## An Interesting Application of Classical Topology in Real Analysis

### Dusan Repovs, University of Ljubljana

**Abstract**
Using one of E.Michael's classical theorems on existence of continuous
selections for multivalued mappings, we shall prove the following
result from real analysis: Let (X, d) and (Y,h) be metric spaces and
suppose that X is locally compact. Let *C*(X, Y) be the space of
all continuous maps from X to Y, endowed with the usual topology of
uniform convergence. Then there exists a continuous singlevalued
function D from *C*(X, Y) x X x (0, \infty) to (0, \infty) such
that for every (f,x,e) in *C*(X, Y) x X x (0, \infty) and for
every x' in X we have d(x, x') < D(f,x,e) implies that h(f(x), f(x'))

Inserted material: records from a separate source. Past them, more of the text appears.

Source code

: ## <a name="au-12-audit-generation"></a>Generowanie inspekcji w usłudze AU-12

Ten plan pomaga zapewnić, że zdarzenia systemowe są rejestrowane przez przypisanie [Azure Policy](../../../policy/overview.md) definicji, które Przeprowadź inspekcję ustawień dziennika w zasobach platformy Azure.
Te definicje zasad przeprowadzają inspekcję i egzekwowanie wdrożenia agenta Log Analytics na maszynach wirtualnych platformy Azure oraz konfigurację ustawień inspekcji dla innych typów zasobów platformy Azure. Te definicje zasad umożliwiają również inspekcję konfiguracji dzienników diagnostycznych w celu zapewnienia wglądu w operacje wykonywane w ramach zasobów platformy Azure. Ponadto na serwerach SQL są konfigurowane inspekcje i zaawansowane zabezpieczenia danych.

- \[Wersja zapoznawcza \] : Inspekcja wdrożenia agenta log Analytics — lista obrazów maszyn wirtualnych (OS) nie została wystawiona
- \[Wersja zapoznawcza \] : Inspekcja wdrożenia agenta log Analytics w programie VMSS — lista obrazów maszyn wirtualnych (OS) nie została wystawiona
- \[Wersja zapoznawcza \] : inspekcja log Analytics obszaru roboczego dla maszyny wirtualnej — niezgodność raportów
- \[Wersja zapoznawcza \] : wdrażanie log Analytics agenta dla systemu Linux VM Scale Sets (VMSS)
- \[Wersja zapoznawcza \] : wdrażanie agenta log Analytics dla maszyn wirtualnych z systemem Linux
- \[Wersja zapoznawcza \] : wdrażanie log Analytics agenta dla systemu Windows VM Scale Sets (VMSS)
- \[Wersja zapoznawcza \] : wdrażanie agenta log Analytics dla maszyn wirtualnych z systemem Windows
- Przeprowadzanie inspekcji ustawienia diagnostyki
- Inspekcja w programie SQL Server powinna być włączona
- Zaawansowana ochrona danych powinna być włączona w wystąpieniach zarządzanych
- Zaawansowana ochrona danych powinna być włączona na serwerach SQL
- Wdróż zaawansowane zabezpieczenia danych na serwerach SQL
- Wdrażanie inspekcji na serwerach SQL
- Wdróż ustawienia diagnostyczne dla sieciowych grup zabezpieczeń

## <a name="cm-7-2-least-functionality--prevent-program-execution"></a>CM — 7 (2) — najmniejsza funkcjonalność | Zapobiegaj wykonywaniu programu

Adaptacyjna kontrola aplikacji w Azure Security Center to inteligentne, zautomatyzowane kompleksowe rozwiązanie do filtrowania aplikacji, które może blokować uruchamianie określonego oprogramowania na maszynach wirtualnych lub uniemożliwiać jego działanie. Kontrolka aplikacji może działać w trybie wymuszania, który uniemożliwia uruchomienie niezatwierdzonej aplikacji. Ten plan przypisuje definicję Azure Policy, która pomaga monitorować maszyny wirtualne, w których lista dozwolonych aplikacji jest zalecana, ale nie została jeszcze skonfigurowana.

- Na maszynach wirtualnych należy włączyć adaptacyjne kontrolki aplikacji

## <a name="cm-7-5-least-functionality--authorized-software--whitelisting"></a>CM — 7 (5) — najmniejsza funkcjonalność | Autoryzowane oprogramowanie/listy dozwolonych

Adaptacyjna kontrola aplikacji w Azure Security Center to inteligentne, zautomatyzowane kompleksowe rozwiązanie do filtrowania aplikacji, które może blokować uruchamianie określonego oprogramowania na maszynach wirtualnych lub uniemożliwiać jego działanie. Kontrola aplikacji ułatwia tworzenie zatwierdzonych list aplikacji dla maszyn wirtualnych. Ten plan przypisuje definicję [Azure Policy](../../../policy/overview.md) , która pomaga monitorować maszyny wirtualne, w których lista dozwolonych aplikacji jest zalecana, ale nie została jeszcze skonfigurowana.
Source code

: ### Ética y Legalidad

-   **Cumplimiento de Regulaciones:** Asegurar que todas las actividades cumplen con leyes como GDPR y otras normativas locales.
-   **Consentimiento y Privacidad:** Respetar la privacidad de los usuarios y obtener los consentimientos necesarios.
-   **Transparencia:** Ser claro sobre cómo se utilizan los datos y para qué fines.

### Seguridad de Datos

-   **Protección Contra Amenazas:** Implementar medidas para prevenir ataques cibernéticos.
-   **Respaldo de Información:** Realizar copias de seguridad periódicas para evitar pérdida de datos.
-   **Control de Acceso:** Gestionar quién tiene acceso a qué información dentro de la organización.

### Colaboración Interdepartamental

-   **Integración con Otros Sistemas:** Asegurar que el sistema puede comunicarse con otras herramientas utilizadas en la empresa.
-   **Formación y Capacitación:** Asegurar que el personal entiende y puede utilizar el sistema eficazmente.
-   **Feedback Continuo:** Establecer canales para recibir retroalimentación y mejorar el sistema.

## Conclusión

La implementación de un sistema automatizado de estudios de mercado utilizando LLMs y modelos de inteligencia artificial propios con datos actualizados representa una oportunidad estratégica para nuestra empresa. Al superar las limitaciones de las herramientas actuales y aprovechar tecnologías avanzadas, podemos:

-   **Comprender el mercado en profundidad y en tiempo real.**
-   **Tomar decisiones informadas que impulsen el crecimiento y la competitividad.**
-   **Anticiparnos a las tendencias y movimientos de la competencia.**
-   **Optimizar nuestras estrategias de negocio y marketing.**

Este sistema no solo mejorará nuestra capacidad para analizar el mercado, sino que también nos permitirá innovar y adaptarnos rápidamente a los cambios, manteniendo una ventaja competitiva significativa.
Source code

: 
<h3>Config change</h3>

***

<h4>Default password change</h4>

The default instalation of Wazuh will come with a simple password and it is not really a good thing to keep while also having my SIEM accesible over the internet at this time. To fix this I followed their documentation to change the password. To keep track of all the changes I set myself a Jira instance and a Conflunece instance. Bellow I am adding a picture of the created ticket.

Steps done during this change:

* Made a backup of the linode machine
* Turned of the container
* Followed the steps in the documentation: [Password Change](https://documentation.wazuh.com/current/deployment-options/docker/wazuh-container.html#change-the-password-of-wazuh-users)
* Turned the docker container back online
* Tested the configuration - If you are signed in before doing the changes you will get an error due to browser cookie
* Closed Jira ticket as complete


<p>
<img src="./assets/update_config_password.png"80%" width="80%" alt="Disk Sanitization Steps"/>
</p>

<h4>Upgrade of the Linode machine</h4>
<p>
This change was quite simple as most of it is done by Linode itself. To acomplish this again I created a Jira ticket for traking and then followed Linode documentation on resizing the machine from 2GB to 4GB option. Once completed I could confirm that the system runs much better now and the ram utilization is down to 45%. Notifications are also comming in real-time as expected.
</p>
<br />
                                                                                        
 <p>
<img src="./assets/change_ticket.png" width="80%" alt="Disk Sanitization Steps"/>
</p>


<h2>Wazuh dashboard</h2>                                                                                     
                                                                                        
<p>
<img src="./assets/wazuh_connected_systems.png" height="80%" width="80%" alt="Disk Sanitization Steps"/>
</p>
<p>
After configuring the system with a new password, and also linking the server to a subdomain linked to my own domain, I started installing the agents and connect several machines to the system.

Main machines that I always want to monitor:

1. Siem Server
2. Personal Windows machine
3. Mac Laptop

< e. Alternatively, this result can be proved using a classical
theorem of C.H.Dowker on continuous separation of a lower and upper
semicontinuous functions. As a corollary, we immediately obtain an
elementary proof that the Cantor theorem on uniform continuity implies
the Weierstrass theorem on boundedness of continuous functions on
compacta. This was a joint work with *P.V.Semenov*. We shall
also discuss subsequent joint work with *J.Malesic* on the
modulus of continuity.